Il pouvait se contenter d’une qualification historique. Il a choisi d’aller plus loin. Quelques heures après la qualification du Paris Saint-Germain pour la finale de la Ligue des Champions face à Arsenal, Nasser Al-Khelaïfi a posé un geste qui dépasse le simple cadre du football : le président du PSG a décidé d’inviter les salariés du club à Budapest le 30 mai prochain. Une décision qui dit tout sur la philosophie d’un homme et d’un projet.
Dans les couloirs du Parc des Princes comme à Munich après le match retour de demi-finale, l’émotion était palpable. À l’issue de la qualification, Nasser Al-Khelaïfi s’est enthousiasmé au micro de Canal+ : « C’est magnifique. Deux finales… On veut aller chercher la deuxième étoile. On n’a pas des joueurs, on a des guerriers. » Mais au-delà des déclarations enflammées sur la pelouse, c’est en interne que le président qatari a marqué les esprits. Inviter les salariés du club à la finale de la Ligue des Champions à Budapest, c’est reconnaître que la victoire ne se construit pas seulement sur le terrain — elle se bâtit aussi dans les bureaux, les loges, les services techniques, la communication, la billetterie, chaque maillon de la chaîne qui fait tourner l’un des clubs les plus puissants du monde.
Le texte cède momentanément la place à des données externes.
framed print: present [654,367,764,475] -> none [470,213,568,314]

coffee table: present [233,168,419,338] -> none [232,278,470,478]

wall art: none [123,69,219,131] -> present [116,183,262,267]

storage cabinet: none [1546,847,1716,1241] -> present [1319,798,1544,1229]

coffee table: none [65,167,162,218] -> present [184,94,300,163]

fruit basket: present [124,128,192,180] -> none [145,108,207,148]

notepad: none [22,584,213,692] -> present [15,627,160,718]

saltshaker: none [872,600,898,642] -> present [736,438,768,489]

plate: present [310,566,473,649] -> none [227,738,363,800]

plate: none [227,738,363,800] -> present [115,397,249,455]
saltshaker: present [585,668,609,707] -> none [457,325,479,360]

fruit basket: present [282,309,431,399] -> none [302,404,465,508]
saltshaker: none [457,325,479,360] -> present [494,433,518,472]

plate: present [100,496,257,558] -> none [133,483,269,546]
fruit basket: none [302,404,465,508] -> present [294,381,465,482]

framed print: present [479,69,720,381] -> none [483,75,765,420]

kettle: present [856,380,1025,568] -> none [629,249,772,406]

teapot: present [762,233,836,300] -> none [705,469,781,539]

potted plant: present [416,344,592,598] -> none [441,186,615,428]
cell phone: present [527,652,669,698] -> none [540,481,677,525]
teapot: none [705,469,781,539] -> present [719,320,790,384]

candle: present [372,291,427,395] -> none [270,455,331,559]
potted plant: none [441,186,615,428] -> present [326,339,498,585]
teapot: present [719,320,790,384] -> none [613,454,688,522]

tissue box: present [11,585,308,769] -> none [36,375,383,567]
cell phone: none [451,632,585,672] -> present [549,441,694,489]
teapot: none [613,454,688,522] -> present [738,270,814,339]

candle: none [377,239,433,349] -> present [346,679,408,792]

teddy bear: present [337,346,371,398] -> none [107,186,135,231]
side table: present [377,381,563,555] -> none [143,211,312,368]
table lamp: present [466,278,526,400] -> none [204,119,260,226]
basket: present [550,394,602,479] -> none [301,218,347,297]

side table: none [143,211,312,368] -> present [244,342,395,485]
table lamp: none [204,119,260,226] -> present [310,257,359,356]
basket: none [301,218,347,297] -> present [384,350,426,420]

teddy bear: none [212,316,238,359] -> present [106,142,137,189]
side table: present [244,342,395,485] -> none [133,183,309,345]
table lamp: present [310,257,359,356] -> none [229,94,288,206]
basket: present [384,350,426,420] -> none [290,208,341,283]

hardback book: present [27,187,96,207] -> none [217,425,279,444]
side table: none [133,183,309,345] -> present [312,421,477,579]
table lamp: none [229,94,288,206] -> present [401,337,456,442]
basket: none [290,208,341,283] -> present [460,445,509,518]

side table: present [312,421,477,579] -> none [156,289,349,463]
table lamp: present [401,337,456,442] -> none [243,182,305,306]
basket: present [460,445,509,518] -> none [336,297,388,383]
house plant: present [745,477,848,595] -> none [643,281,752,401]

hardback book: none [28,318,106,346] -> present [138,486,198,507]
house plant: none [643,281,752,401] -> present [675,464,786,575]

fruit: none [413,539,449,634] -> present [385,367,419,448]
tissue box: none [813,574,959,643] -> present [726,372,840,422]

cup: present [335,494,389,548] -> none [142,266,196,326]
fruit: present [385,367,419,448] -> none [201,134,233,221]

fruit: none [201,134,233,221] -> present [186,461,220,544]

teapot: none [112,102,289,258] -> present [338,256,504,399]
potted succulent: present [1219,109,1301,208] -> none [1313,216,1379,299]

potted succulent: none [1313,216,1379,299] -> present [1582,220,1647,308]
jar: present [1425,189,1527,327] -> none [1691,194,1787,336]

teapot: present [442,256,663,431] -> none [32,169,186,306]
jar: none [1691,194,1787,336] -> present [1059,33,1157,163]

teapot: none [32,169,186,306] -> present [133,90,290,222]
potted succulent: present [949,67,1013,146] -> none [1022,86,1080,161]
Ce geste intervient dans un contexte de ferveur absolue autour du PSG. Paris s’apprête à disputer une deuxième finale consécutive de Ligue des Champions, entrant dans un cercle fermé composé du Real Madrid, Benfica, l’AC Milan, Liverpool ou encore le Bayern Munich. Le samedi 30 mai prochain, à la Puskás Aréna de Budapest, le PSG et Arsenal disposent chacun de 17 200 places pour leurs supporters. Dans ce contexte de tickets rares et précieux, offrir des places aux employés du club, c’est leur dire clairement : vous faites partie de cette aventure. Vous méritez de vivre ce moment de l’intérieur, aux premières loges d’une nuit qui pourrait être la plus belle de l’histoire du PSG.
Paris va ainsi devenir le premier club français à disputer trois finales de Ligue des Champions (2020, 2025, 2026) et aura l’occasion de devenir la deuxième équipe à remporter deux C1 consécutives au XXIe siècle après le Real Madrid. Dans ce contexte historique, le geste de Nasser Al-Khelaïfi prend une dimension supplémentaire. Il ne s’agit pas d’un simple cadeau — c’est un message fort sur l’identité du club : ici, tout le monde appartient à la même famille. Joueurs, entraîneur, dirigeants et salariés. Tous ensemble, à Budapest. Tous pour la deuxième étoile.